- [Problem requirements] Repeat all entries word for word; skip images.

** Supplied material follows **

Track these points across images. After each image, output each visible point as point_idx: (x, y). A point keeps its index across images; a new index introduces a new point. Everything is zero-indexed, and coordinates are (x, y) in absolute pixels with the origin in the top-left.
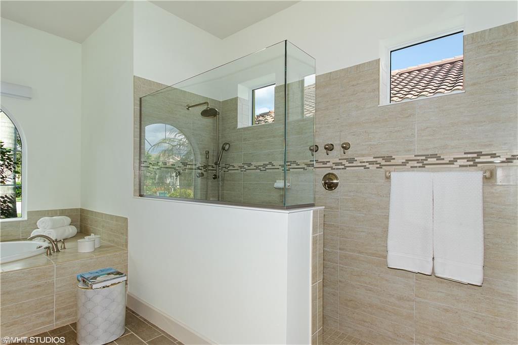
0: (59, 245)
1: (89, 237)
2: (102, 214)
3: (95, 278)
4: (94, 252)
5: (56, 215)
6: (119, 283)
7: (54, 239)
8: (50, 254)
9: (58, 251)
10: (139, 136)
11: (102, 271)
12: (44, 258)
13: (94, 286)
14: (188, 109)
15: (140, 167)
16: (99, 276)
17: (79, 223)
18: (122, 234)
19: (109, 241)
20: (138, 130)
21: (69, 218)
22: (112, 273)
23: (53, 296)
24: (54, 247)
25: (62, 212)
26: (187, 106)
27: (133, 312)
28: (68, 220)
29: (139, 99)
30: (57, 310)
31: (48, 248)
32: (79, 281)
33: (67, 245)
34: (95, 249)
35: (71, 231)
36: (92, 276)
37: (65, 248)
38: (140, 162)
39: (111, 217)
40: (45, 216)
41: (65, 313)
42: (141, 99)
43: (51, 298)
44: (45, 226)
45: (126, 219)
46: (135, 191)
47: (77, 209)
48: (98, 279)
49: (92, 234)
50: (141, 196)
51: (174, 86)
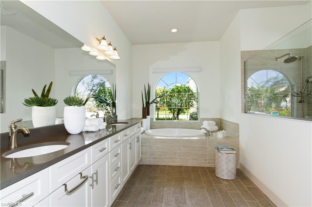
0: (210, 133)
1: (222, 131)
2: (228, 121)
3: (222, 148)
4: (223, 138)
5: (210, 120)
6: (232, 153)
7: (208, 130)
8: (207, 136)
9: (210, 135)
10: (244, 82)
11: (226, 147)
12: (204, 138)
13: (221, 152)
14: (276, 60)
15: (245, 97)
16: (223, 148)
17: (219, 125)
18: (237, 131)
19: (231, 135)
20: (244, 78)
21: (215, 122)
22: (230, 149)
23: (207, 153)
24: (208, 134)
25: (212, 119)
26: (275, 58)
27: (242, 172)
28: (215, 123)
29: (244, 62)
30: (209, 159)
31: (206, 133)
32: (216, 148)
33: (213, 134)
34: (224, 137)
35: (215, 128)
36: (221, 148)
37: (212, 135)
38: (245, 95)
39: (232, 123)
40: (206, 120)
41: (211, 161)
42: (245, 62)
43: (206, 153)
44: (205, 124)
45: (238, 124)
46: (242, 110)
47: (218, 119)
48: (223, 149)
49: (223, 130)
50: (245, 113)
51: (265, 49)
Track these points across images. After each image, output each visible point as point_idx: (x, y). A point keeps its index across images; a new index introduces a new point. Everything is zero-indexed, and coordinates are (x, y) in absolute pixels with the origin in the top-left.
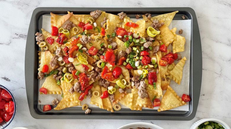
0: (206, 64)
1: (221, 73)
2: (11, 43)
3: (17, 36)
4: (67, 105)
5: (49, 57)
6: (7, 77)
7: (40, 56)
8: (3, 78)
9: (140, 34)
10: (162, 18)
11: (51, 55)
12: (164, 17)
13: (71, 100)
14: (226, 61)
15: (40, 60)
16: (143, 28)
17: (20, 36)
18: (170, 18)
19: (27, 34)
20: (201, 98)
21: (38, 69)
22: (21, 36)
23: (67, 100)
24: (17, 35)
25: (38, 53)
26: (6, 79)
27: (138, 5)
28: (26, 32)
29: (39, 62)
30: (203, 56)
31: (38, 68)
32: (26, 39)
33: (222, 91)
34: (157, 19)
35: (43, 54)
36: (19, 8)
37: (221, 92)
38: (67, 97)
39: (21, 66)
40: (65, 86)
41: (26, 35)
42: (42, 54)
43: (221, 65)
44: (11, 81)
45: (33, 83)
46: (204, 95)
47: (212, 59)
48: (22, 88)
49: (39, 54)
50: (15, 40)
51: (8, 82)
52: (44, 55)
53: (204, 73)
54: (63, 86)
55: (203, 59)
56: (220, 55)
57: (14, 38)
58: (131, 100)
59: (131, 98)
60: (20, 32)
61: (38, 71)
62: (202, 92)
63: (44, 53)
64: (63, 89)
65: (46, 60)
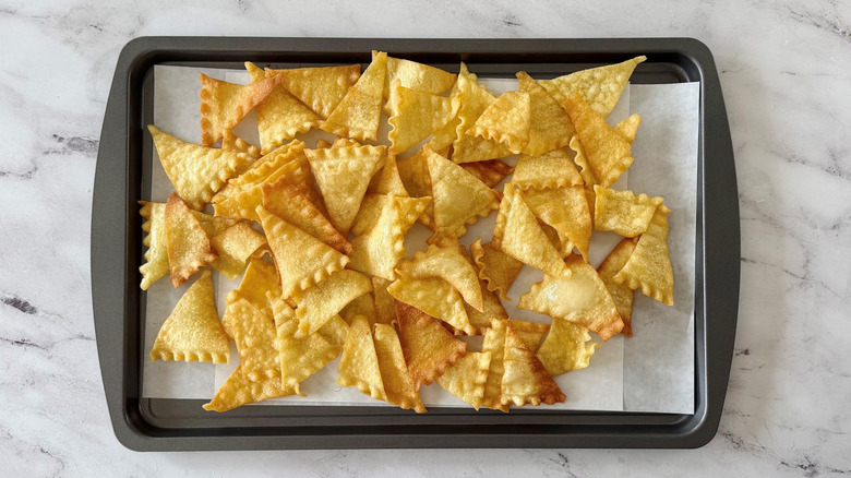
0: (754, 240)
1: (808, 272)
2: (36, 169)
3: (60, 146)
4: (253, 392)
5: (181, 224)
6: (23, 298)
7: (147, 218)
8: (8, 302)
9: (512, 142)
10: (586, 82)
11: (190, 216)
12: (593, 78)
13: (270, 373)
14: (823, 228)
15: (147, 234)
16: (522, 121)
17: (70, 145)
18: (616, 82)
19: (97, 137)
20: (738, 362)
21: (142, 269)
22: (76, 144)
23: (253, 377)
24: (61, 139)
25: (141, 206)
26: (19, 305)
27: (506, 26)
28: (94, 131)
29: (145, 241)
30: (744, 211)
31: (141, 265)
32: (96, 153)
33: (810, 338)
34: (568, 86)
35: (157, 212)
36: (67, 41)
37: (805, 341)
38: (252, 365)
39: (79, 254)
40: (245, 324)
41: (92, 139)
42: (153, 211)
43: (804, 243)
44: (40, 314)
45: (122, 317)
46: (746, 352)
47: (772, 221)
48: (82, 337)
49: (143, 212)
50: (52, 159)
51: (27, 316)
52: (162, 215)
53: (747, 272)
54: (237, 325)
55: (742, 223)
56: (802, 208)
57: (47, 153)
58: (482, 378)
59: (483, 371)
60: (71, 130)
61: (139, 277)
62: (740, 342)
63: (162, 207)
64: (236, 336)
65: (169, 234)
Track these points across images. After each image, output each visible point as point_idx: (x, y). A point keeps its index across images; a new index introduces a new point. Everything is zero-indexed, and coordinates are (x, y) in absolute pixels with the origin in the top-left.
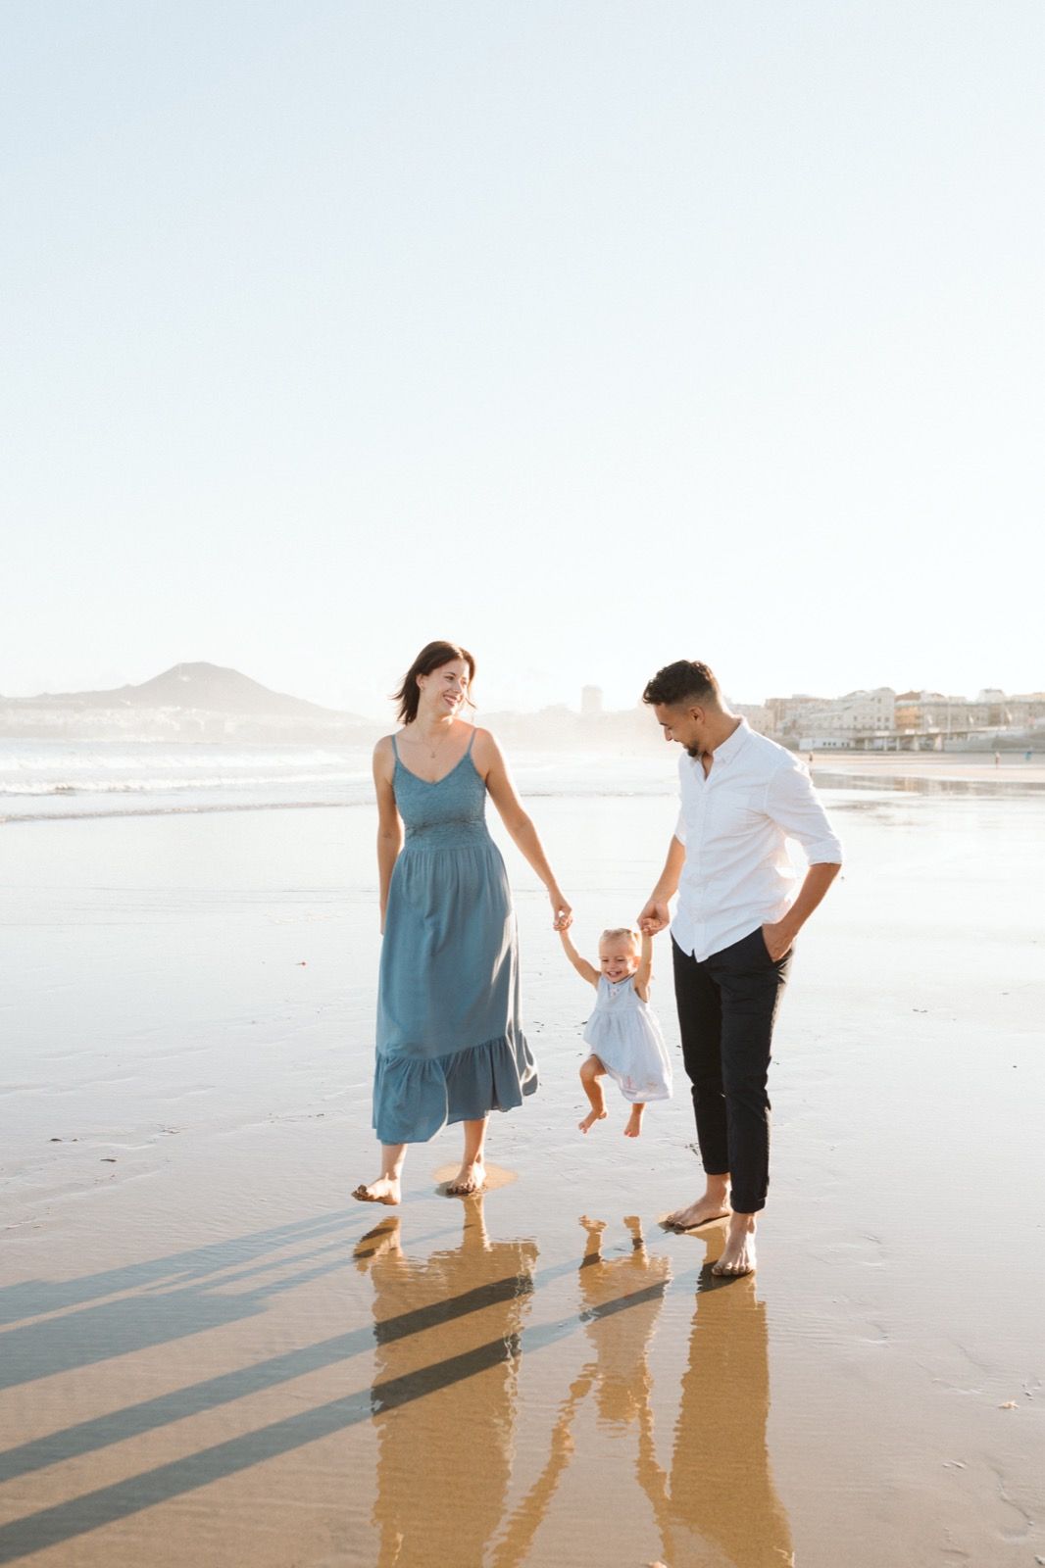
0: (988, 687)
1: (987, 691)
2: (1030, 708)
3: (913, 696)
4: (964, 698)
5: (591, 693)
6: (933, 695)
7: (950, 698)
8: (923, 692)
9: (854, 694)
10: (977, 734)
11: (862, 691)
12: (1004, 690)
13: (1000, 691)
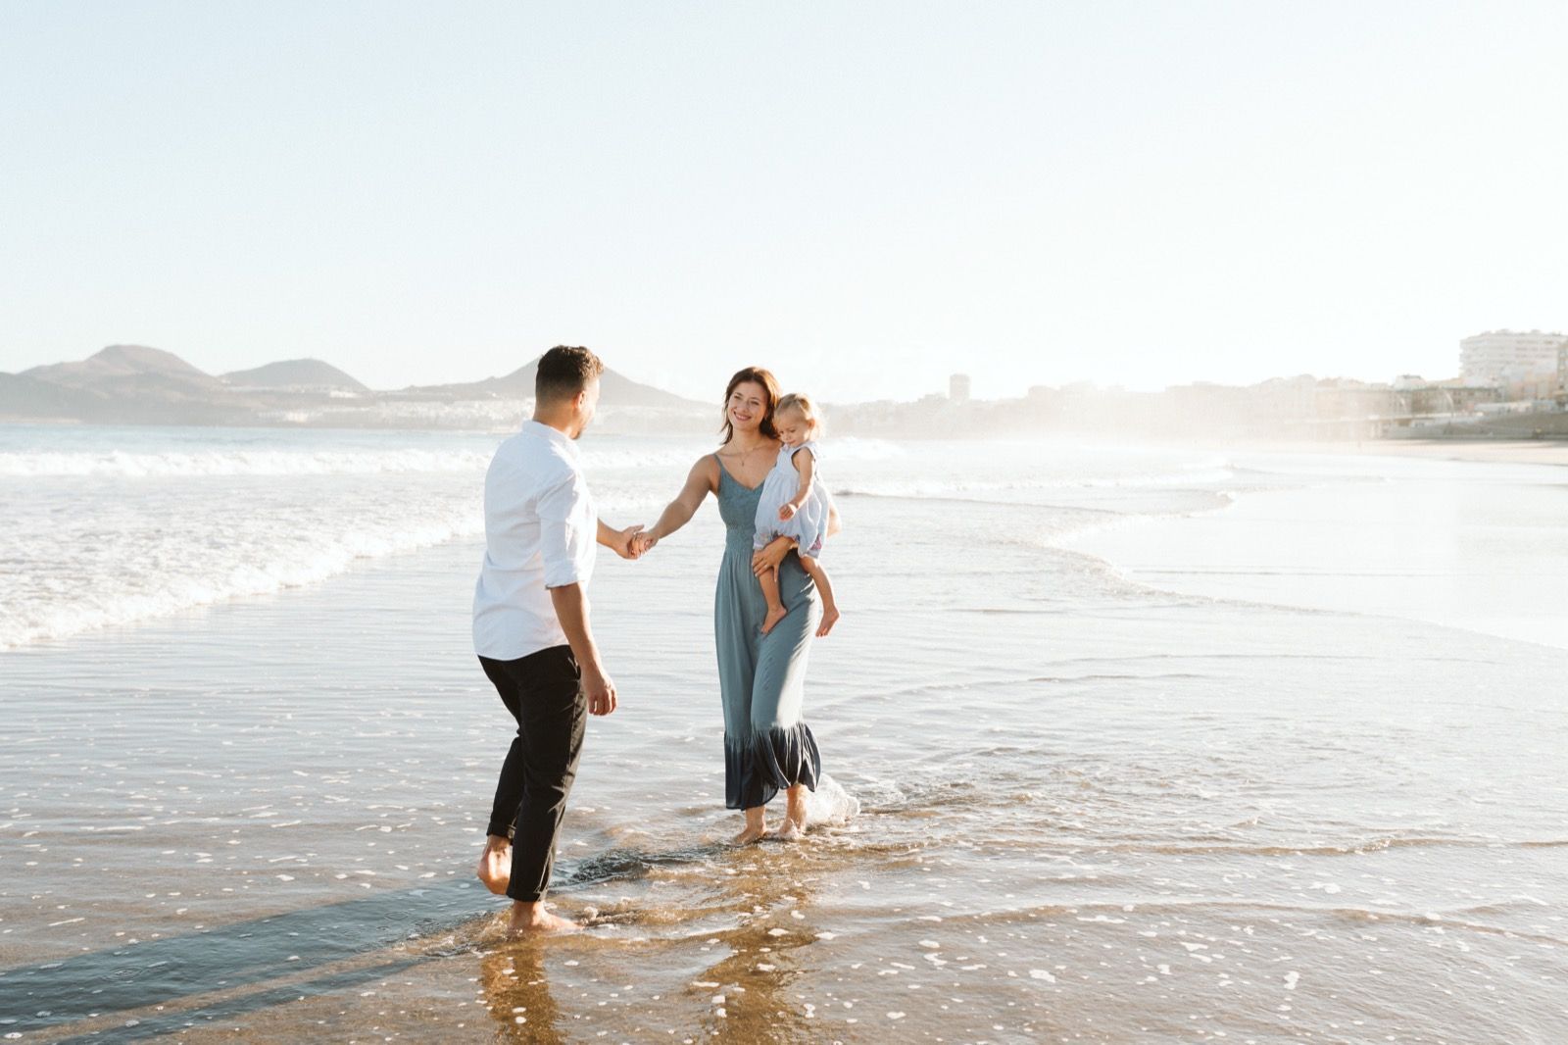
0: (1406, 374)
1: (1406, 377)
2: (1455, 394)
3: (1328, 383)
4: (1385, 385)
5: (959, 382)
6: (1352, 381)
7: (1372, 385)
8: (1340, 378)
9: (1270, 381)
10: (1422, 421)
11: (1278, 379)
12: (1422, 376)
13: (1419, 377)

** End of Supplied material **

- [Written answer]
Track these points across images. After each image, output each visible point as point_idx: (x, y). A point keeps its index across images; a new index introduces a new point. Everything is zero-indexed, and coordinates are (x, y) in absolute pixels with the origin in the top-left.
0: (59, 245)
1: (89, 237)
2: (102, 214)
3: (95, 278)
4: (94, 252)
5: (56, 215)
6: (119, 283)
7: (54, 239)
8: (50, 254)
9: (58, 251)
10: (139, 136)
11: (102, 271)
12: (44, 258)
13: (94, 286)
14: (188, 109)
15: (140, 167)
16: (99, 276)
17: (79, 223)
18: (122, 234)
19: (109, 241)
20: (138, 130)
21: (69, 218)
22: (112, 273)
23: (53, 296)
24: (54, 247)
25: (62, 212)
26: (187, 106)
27: (133, 312)
28: (68, 220)
29: (139, 99)
30: (57, 310)
31: (48, 248)
32: (79, 281)
33: (67, 245)
34: (95, 249)
35: (71, 231)
36: (92, 276)
37: (65, 248)
38: (140, 162)
39: (111, 217)
40: (45, 216)
41: (65, 313)
42: (141, 99)
43: (51, 298)
44: (45, 226)
45: (126, 219)
46: (135, 191)
47: (77, 209)
48: (98, 279)
49: (92, 234)
50: (141, 196)
51: (174, 86)
0: (210, 133)
1: (222, 131)
2: (228, 121)
3: (222, 148)
4: (223, 138)
5: (210, 120)
6: (232, 153)
7: (208, 130)
8: (207, 136)
9: (210, 135)
10: (244, 82)
11: (226, 147)
12: (204, 138)
13: (221, 152)
14: (276, 60)
15: (245, 97)
16: (223, 148)
17: (219, 125)
18: (237, 131)
19: (231, 135)
20: (244, 78)
21: (215, 122)
22: (230, 149)
23: (207, 153)
24: (208, 134)
25: (212, 119)
26: (275, 58)
27: (242, 172)
28: (215, 123)
29: (244, 62)
30: (209, 159)
31: (206, 133)
32: (216, 148)
33: (213, 134)
34: (224, 137)
35: (215, 128)
36: (221, 148)
37: (212, 135)
38: (245, 95)
39: (232, 123)
40: (206, 120)
41: (211, 161)
42: (245, 62)
43: (206, 153)
44: (205, 124)
45: (238, 124)
46: (242, 110)
47: (218, 119)
48: (223, 149)
49: (223, 130)
50: (245, 113)
51: (265, 49)
Track these points across images. After each image, output each visible point as point_idx: (x, y). A point keeps its index across images; a new index introduces a new point. Everything is zero-indexed, and coordinates are (x, y) in absolute pixels with the origin in the top-left.
0: (206, 64)
1: (221, 73)
2: (11, 43)
3: (17, 36)
4: (67, 105)
5: (49, 57)
6: (7, 77)
7: (40, 56)
8: (3, 78)
9: (140, 34)
10: (162, 18)
11: (51, 55)
12: (164, 17)
13: (71, 100)
14: (226, 61)
15: (40, 60)
16: (143, 28)
17: (20, 36)
18: (170, 18)
19: (27, 34)
20: (201, 98)
21: (38, 69)
22: (21, 36)
23: (67, 100)
24: (17, 35)
25: (38, 53)
26: (6, 79)
27: (138, 5)
28: (26, 32)
29: (39, 62)
30: (203, 56)
31: (38, 68)
32: (26, 39)
33: (222, 91)
34: (157, 19)
35: (43, 54)
36: (19, 8)
37: (221, 92)
38: (67, 97)
39: (21, 66)
40: (65, 86)
41: (26, 35)
42: (42, 54)
43: (221, 65)
44: (11, 81)
45: (33, 83)
46: (204, 95)
47: (212, 59)
48: (22, 88)
49: (39, 54)
50: (15, 40)
51: (8, 82)
52: (44, 55)
53: (204, 73)
54: (63, 86)
55: (203, 59)
56: (220, 55)
57: (14, 38)
58: (131, 100)
59: (131, 98)
60: (20, 32)
61: (38, 71)
62: (202, 92)
63: (44, 53)
64: (63, 89)
65: (46, 60)
0: (754, 240)
1: (808, 272)
2: (36, 169)
3: (60, 146)
4: (253, 392)
5: (181, 224)
6: (23, 298)
7: (147, 218)
8: (8, 302)
9: (512, 142)
10: (586, 82)
11: (190, 216)
12: (593, 78)
13: (270, 373)
14: (823, 228)
15: (147, 234)
16: (522, 121)
17: (70, 145)
18: (616, 82)
19: (97, 137)
20: (738, 362)
21: (142, 269)
22: (76, 144)
23: (253, 377)
24: (61, 139)
25: (141, 206)
26: (19, 305)
27: (506, 26)
28: (94, 131)
29: (145, 241)
30: (744, 211)
31: (141, 265)
32: (96, 153)
33: (810, 338)
34: (568, 86)
35: (157, 212)
36: (67, 41)
37: (805, 341)
38: (252, 365)
39: (79, 254)
40: (245, 324)
41: (92, 139)
42: (153, 211)
43: (804, 243)
44: (40, 314)
45: (122, 317)
46: (746, 352)
47: (772, 221)
48: (82, 337)
49: (143, 212)
50: (52, 159)
51: (27, 316)
52: (162, 215)
53: (747, 272)
54: (237, 325)
55: (742, 223)
56: (802, 208)
57: (47, 153)
58: (482, 378)
59: (483, 371)
60: (71, 130)
61: (139, 277)
62: (740, 342)
63: (162, 207)
64: (236, 336)
65: (169, 234)
Track these points across images. After each image, output each visible point as point_idx: (x, y). A point keeps its index across images; a new index introduces a new point. Everything is zero-indexed, and coordinates are (x, y) in absolute pixels with the origin in the top-left.
0: (988, 687)
1: (987, 691)
2: (1030, 708)
3: (913, 696)
4: (964, 698)
5: (591, 693)
6: (933, 695)
7: (950, 698)
8: (923, 692)
9: (854, 694)
10: (977, 734)
11: (862, 691)
12: (1004, 690)
13: (1000, 691)
0: (1406, 374)
1: (1406, 377)
2: (1455, 394)
3: (1328, 383)
4: (1385, 385)
5: (959, 382)
6: (1352, 381)
7: (1372, 385)
8: (1340, 378)
9: (1270, 381)
10: (1422, 421)
11: (1278, 379)
12: (1422, 376)
13: (1419, 377)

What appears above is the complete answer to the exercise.